§ Given passage:
· · · · · · ·

In the many years that followed More's Utopia, the genre of Utopian writing flourished as more emphasis was given to life as it is lived on Earth and explorers returned with accounts of societies that had different systems than European ones. The French satirist Rabelais in the first book of his Pantagruel (1532) has a section titled "Expedition to Utopia." Though these are two very different works, the influence of More on this work is referred to in the naming of the citizens of this ideal state as being Amaurotes, after the Utopia capital. In his next book Gargantua, Rabelais describes another ideal society in the description of the Abbeye of Theleme. In this monastery there is a general assumption that if given freedom, people will act in good and respectful ways.

The City of the Sun (1623) by Tommaso Campanella, Christianopolis (1619) by Johann V. Andreae and The New Atlantis (1624) by Francis Bacon were all published in the early seventeenth century. Campanella's City of the Sun shows the influence of More's travel account as it is also narrated by a sailor who has seen ideal conditions existing in a far away island. Like Utopia, there is no private property and money in this land and there is a sharing of work. Campanella too was interested in justice, religion, science and education. His emphasis on education for everyone and the importance of studying the sciences are two very notable Renaissance characteristics of this book.

Christianopolis by Johann Valentin Andreae is similar to Utopia. Again there is no money or property, equitable sharing of work and men and women are equal. Everything is commonly owned and education and scientific research are given prominence. There is a great laboratory in Christianopolis that experiments on how to improve living conditions.


Francis Bacon's book is another that echoes the scientific interests of the time. In fact, Bacon asserts that science is most important in the advancement of human welfare. His Solomon's House is a huge academy where Science and Reason reign supreme. Set on an island in the Pacific Ocean, the book reveals a society whose main objective is to attain social justice and harmony. Written later than the other two, the emphasis on science recalls more of the Enlightenment philosophy than it does the Renaissance.

· · · · · · ·

§ Material supplied:
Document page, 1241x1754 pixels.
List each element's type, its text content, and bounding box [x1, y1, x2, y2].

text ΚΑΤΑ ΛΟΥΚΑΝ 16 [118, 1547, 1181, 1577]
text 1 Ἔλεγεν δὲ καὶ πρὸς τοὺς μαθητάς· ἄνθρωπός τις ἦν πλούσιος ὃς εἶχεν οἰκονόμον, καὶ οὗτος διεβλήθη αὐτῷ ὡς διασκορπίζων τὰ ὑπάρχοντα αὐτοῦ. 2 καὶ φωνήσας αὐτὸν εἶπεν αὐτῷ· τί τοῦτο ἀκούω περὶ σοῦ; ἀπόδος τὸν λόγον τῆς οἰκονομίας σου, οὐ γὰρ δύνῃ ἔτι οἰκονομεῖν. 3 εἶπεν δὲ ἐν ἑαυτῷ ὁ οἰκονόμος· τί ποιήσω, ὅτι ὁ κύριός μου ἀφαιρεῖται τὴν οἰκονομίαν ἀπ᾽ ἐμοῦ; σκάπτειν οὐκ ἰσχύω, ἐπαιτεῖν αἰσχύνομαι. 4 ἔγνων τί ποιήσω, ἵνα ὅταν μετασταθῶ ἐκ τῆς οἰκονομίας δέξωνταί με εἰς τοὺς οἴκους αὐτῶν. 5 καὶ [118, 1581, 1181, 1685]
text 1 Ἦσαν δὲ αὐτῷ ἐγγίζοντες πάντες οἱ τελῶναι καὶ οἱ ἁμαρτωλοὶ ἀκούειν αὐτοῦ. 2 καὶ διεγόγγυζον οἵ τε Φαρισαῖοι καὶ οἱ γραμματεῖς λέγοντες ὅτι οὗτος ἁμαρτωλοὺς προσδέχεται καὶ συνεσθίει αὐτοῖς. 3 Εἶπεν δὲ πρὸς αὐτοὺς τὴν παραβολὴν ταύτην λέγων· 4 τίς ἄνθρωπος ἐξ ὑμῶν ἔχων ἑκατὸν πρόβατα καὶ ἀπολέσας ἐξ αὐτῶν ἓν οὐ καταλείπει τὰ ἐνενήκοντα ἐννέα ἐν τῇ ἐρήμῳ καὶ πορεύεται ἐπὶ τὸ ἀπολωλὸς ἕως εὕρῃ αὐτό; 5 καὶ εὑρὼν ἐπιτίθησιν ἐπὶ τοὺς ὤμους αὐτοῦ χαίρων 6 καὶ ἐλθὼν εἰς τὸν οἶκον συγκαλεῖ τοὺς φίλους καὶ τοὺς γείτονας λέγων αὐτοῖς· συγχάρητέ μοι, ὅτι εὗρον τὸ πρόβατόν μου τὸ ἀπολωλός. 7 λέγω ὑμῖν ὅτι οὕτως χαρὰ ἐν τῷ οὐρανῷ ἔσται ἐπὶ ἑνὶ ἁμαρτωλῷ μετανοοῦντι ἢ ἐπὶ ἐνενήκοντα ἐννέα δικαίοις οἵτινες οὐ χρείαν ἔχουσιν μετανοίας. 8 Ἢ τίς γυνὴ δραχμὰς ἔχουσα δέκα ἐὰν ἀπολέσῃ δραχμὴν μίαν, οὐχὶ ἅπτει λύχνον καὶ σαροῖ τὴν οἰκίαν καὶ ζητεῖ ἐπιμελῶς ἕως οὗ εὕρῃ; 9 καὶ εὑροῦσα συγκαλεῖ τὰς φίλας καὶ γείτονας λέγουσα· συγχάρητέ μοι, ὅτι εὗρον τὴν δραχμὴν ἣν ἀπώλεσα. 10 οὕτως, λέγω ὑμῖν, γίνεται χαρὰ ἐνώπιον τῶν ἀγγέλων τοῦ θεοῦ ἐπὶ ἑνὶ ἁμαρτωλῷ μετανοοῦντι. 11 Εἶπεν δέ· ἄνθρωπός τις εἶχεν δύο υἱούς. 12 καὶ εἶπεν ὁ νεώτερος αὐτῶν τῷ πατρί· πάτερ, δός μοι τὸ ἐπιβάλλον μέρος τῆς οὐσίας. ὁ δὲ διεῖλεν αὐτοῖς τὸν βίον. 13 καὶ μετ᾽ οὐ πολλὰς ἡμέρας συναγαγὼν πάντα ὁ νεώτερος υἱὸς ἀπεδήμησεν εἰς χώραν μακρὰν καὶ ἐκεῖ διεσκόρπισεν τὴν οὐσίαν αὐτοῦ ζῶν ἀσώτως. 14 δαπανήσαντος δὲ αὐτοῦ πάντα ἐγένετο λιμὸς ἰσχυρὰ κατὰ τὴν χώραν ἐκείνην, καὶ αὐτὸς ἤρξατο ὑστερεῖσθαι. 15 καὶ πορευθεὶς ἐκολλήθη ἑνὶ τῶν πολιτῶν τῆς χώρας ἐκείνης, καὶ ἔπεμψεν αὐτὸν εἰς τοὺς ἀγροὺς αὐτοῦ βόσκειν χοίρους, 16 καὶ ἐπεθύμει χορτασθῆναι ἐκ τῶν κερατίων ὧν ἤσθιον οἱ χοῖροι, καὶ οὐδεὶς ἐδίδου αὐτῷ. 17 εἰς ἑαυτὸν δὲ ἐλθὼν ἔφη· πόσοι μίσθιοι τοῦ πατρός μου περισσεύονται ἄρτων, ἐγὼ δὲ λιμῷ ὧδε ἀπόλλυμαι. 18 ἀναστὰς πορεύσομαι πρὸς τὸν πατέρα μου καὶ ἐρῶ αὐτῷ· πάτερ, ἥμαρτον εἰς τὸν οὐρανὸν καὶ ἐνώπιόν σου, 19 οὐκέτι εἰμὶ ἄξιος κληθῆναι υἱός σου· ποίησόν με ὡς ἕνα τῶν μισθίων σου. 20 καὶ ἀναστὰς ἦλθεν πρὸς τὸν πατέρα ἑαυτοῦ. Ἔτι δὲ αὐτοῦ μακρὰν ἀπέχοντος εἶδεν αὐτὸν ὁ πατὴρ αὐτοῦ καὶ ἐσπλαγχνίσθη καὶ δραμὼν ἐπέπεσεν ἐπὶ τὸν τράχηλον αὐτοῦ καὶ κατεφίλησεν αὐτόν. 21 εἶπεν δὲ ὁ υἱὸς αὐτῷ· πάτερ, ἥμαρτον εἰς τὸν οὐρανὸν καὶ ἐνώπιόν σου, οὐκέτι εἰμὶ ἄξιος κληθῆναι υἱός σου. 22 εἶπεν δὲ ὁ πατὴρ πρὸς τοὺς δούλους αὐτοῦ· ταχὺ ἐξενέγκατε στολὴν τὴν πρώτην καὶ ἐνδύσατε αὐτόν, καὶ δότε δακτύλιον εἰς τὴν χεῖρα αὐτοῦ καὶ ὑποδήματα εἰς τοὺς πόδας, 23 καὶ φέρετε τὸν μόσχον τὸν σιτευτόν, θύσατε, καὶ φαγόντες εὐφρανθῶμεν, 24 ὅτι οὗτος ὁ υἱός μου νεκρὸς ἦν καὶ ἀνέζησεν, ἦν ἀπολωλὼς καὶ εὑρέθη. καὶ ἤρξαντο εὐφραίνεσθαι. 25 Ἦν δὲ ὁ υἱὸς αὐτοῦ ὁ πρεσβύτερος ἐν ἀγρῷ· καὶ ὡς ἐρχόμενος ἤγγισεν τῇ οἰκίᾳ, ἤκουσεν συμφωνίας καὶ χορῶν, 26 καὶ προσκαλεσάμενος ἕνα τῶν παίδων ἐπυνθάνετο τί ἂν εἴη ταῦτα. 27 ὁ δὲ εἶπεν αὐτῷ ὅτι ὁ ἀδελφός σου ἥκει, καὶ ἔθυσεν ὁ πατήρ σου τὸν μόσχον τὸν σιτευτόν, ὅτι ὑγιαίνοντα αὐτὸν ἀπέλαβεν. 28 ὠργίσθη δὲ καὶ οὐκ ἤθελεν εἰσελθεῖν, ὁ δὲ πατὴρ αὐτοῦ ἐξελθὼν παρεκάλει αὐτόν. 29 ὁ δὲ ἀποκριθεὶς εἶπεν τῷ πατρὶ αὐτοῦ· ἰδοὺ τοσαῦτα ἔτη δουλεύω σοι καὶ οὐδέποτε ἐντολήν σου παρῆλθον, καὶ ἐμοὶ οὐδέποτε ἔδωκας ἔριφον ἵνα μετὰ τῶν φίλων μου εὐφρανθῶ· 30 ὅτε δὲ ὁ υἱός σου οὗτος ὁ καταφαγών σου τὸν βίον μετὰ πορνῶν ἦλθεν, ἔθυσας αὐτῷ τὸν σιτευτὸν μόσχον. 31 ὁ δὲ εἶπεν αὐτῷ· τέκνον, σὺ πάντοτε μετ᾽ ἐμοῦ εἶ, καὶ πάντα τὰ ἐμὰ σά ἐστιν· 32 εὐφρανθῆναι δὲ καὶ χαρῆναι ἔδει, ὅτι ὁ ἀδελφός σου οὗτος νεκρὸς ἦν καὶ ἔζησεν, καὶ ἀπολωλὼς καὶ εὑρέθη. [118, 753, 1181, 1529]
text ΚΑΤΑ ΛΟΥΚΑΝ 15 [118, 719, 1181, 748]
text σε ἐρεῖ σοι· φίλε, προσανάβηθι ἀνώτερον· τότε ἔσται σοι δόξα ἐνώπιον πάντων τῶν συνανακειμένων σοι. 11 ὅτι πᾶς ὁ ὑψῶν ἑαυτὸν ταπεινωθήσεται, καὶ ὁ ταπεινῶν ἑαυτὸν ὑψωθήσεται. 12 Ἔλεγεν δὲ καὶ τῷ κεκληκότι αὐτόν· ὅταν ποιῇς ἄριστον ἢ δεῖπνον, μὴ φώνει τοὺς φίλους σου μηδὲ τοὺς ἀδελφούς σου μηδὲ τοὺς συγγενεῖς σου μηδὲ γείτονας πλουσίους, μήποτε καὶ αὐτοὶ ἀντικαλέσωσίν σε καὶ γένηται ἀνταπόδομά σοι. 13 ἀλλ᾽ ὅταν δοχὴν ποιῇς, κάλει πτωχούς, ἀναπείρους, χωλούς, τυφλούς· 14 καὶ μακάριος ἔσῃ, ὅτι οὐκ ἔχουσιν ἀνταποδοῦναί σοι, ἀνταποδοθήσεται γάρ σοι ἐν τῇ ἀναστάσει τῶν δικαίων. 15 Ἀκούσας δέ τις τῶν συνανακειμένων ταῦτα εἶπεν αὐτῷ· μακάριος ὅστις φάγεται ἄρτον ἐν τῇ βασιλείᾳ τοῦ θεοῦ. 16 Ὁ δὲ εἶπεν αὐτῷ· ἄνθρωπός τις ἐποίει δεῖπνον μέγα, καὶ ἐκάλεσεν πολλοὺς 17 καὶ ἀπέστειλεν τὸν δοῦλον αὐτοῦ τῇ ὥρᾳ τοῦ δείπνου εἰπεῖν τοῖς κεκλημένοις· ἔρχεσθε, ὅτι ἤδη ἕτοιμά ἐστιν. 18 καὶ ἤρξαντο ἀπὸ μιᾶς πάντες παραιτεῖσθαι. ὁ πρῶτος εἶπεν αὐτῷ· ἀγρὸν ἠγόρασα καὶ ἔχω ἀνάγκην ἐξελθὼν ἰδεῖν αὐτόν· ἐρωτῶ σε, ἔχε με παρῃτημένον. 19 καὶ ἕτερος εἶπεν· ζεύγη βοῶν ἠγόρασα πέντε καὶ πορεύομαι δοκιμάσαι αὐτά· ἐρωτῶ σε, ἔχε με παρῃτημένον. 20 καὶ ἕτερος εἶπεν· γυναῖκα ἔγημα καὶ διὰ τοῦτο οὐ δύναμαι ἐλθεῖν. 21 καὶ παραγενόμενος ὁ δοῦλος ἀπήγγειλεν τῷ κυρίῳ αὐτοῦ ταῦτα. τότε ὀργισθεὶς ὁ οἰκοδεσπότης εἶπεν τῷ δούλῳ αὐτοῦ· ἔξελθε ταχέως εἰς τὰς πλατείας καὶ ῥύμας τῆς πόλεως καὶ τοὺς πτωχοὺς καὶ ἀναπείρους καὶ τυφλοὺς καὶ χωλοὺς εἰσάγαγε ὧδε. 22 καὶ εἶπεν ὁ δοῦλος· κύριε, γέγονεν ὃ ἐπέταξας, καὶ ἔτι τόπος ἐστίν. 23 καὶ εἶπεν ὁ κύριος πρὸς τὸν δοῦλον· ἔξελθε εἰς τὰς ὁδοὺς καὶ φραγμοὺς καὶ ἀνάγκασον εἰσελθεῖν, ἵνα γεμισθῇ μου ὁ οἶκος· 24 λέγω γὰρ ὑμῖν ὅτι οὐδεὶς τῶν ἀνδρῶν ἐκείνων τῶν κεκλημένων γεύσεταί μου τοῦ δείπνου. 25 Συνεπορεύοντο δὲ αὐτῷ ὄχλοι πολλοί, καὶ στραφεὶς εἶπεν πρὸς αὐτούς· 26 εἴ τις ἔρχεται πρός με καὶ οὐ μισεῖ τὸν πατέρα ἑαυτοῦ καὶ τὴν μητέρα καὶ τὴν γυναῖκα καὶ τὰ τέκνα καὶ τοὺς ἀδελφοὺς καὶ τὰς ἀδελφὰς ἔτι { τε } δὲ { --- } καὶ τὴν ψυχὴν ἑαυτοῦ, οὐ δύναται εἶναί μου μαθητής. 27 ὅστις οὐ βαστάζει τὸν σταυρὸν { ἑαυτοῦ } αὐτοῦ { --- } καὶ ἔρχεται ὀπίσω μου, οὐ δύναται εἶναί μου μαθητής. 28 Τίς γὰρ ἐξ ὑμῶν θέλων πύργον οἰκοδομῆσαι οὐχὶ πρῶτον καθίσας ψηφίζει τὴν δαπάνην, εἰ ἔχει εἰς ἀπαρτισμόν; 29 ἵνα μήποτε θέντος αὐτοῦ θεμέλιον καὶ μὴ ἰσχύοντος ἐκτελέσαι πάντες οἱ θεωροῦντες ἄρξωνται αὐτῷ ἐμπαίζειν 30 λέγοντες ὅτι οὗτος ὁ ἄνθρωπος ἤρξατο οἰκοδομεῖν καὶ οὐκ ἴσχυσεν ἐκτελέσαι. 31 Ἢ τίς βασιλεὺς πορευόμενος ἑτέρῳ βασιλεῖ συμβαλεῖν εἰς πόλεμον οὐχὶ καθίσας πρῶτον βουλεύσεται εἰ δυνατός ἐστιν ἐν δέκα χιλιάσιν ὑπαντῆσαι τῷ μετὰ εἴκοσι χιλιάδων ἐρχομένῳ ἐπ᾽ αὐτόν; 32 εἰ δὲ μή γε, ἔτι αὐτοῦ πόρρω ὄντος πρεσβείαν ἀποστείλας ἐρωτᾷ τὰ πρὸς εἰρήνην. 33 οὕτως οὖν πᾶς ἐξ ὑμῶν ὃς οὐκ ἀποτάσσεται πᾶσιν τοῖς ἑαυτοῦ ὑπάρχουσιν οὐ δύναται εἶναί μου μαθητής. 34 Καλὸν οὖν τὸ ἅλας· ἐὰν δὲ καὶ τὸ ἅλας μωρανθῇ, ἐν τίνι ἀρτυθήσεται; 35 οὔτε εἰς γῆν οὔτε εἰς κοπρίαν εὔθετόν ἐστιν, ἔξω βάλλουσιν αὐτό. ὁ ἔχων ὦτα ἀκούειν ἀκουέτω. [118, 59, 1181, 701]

· · · · · · ·

§ Work instructions:
**1)** Name every book title that the passage on Utopian writing mentions.
**2)** Write the next part of the passage on Utopian writing, picking up after its final sentence.

§ Replies:
**1)** Utopia, Pantagruel, Gargantua, The City of the Sun, Christianopolis, The New Atlantis

**2)**
After these three writers, the humanist Utopias came to an end and a new era of Utopian literature began, much of it inspired by Rousseau's theory of the "noble savage," which compared the essential primitive goodness of the savage to the cultured vices of Europeans. Denis Diderot's Supplement to Bougainville's "Voyage" (1772) is an excellent example of the influence of this theory on Utopian accounts in which the author defends the lifestyle of the Tahitians in an imaginary dialogue between a French priest and a native Tahitian. Diderot actually gives a specific site for his book and embellishes on this society in order to make it a "Utopia."

At the height of the industrial age in America, Edward Bellamy's Looking Backward (1888) is the first important American Utopian novel. The author projects his hero forward in time to the year 2000 and an ideal state. In this state, money has been replaced with a monthly dispensation, all industry has been nationalized, and there are no bankers, lawyers, or salespeople. From this vantagepoint, the hero looks back and critiques the atrocities and iniquities of late nineteenth century Boston with its unequal distribution of wealth and excessive capitalism.

William Morris' News from Nowhere (1891) offers a view of England in the 21st century. In Morris' view, all the atrocities and ugliness of industrial England has been removed and replaced with simplicity, elegance and beauty. Labor is regarded as a pleasurable activity because people are chosen to do jobs that they are suited for and take pride in their work.